Stored items:
· · · ·
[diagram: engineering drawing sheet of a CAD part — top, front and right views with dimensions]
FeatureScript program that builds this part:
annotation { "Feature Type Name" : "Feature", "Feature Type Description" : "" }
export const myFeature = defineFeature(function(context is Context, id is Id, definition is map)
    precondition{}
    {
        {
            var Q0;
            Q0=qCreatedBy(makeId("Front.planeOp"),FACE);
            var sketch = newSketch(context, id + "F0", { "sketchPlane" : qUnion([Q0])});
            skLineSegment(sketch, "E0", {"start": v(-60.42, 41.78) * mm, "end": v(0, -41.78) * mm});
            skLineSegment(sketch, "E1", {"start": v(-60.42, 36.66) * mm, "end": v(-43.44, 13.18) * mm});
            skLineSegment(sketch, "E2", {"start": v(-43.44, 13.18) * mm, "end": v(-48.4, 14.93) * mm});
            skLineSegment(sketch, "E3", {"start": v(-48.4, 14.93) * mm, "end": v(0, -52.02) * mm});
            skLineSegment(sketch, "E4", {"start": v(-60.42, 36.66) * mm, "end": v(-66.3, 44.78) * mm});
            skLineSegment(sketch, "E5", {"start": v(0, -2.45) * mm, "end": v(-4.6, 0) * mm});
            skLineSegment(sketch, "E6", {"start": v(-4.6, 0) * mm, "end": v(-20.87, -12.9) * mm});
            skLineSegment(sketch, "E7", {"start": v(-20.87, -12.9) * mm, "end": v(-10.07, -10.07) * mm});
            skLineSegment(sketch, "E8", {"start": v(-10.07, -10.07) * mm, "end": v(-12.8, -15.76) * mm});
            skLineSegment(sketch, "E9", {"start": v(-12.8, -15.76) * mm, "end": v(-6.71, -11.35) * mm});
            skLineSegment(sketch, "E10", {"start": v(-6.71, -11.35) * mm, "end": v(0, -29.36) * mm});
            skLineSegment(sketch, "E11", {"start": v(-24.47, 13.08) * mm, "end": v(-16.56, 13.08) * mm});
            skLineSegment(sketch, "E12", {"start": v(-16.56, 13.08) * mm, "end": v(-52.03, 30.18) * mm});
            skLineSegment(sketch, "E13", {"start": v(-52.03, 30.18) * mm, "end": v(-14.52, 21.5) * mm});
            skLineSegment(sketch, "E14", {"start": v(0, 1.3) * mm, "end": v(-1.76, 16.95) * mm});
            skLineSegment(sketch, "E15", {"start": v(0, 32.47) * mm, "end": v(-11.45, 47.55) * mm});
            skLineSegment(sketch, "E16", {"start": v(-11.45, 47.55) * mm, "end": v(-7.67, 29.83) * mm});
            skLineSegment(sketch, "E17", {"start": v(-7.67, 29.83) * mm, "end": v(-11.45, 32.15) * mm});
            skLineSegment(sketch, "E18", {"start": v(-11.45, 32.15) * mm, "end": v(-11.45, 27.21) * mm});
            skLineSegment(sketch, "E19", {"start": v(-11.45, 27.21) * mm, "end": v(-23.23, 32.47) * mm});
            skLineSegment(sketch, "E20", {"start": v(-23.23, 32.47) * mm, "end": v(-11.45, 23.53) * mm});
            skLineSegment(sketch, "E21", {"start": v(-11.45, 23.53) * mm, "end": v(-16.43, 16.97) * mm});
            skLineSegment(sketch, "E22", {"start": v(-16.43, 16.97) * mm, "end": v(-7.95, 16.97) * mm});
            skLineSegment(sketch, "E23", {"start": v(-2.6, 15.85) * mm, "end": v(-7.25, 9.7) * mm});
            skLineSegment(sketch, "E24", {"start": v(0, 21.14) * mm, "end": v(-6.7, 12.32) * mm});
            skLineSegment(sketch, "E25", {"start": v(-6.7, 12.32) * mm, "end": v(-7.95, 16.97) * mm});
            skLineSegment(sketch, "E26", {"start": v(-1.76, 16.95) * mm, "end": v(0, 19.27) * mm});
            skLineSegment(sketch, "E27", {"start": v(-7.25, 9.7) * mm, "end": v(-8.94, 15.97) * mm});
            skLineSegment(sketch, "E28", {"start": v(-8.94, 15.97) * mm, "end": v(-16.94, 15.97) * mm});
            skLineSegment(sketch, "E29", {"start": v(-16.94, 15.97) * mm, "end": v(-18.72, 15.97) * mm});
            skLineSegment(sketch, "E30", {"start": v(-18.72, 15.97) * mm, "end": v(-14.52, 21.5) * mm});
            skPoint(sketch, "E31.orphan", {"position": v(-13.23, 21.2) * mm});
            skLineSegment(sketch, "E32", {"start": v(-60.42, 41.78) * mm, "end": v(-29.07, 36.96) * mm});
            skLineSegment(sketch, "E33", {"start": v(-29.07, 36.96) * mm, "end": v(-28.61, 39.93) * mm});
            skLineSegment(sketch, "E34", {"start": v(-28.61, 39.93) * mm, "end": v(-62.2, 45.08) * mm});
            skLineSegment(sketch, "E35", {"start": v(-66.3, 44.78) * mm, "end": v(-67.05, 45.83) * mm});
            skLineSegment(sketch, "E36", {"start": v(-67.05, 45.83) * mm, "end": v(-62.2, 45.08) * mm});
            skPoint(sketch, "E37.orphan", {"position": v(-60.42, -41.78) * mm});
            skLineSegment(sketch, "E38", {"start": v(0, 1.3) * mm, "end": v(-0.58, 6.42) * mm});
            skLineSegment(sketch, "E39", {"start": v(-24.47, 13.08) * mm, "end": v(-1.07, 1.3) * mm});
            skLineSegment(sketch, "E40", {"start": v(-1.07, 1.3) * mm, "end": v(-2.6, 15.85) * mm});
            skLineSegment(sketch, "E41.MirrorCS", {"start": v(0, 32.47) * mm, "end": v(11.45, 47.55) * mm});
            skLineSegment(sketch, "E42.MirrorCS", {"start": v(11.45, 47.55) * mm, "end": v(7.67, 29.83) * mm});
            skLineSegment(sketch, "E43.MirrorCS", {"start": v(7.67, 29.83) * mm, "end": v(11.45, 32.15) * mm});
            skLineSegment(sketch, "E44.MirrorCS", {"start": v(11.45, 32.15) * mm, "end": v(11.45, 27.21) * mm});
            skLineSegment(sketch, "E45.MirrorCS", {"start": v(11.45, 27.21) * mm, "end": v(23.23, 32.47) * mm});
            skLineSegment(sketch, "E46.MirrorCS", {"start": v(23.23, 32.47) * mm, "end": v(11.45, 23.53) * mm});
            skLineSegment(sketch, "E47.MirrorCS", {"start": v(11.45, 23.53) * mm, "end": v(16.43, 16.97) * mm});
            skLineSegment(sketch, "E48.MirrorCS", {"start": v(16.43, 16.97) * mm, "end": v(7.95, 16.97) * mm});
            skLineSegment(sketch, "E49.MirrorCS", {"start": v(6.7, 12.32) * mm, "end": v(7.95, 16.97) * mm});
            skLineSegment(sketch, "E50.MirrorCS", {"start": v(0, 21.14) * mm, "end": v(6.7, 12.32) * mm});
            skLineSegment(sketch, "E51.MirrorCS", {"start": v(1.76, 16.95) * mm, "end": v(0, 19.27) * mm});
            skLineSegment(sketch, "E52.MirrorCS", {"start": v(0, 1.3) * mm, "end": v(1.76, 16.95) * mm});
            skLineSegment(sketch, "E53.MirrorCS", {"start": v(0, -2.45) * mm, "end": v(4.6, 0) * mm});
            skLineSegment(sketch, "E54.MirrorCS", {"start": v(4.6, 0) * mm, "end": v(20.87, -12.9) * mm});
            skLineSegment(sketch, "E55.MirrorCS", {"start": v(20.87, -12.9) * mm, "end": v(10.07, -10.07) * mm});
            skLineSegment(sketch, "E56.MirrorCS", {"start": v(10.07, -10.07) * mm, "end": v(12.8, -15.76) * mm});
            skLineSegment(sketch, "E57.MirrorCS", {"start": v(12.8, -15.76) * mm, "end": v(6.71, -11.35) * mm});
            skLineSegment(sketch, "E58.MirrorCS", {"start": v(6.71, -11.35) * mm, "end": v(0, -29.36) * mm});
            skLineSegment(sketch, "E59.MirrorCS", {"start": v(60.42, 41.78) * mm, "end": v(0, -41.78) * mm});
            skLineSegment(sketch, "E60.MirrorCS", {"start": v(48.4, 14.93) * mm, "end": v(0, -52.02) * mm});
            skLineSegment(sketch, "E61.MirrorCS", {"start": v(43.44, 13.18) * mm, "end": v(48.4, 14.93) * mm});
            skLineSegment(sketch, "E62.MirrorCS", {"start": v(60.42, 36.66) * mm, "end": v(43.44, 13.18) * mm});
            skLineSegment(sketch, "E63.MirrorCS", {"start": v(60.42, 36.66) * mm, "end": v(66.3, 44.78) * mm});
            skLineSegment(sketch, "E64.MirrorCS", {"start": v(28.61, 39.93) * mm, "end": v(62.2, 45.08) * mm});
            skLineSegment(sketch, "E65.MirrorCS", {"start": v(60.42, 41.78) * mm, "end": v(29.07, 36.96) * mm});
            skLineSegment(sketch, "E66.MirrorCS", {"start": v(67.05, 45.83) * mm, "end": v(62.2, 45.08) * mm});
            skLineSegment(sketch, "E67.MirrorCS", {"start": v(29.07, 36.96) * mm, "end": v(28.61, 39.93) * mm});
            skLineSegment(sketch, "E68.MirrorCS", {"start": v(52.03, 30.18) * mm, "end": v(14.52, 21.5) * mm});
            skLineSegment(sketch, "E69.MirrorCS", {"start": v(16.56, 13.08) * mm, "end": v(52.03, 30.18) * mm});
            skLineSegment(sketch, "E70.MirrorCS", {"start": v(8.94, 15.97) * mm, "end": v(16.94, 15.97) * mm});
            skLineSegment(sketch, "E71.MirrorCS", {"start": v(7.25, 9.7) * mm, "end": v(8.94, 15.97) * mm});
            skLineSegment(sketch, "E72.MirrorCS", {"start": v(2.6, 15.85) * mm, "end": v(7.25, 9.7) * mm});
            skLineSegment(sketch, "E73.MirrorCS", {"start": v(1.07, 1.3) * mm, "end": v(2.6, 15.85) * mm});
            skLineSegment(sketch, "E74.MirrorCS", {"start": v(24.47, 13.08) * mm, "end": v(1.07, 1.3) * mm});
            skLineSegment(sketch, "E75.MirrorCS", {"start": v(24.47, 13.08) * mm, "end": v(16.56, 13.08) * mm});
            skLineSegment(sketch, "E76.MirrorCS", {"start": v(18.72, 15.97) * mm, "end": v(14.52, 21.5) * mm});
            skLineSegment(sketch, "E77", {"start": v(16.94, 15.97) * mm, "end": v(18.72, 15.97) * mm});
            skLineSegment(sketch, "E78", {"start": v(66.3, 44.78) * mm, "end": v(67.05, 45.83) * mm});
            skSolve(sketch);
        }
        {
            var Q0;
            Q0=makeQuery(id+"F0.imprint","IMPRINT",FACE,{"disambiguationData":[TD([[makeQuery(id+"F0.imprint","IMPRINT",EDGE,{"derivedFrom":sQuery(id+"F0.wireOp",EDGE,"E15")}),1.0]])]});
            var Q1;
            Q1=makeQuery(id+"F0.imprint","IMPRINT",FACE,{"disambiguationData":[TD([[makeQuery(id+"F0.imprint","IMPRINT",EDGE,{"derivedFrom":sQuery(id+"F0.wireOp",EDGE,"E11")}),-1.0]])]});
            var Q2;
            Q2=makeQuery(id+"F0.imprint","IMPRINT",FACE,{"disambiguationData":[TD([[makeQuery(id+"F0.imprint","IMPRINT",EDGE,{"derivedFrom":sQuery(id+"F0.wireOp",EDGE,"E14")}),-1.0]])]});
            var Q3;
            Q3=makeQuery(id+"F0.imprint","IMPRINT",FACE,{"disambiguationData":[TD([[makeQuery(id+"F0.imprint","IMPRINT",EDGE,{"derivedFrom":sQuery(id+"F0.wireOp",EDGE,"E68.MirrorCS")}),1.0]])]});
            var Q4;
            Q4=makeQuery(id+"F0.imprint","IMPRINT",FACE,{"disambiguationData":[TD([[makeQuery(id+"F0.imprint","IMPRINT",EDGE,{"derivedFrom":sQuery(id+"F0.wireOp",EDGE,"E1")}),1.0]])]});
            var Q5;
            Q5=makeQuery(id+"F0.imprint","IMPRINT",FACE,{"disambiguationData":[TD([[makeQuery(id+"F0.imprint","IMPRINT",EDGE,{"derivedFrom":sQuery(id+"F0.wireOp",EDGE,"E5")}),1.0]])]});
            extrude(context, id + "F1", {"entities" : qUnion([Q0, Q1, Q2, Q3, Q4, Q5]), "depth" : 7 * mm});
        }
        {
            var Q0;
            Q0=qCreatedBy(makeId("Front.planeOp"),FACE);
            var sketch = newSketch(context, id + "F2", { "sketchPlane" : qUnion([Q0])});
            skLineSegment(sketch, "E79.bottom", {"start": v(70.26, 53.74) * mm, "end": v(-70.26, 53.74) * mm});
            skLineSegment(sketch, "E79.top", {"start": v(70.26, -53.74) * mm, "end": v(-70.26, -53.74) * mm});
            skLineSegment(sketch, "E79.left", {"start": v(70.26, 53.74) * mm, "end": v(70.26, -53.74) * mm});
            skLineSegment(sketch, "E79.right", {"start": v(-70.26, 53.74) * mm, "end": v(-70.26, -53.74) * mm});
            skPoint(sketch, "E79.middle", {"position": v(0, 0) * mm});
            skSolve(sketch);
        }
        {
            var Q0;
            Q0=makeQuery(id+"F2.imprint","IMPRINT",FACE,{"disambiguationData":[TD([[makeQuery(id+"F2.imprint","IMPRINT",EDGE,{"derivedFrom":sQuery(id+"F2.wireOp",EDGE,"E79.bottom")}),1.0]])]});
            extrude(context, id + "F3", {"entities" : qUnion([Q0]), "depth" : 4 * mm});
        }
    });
· · · ·
• [WORK INSTRUCTIONS]: How many lines in the records contain the string "qUnion", matching case exactly? Reply with the number alone.

• [ANSWER BELOW]: 4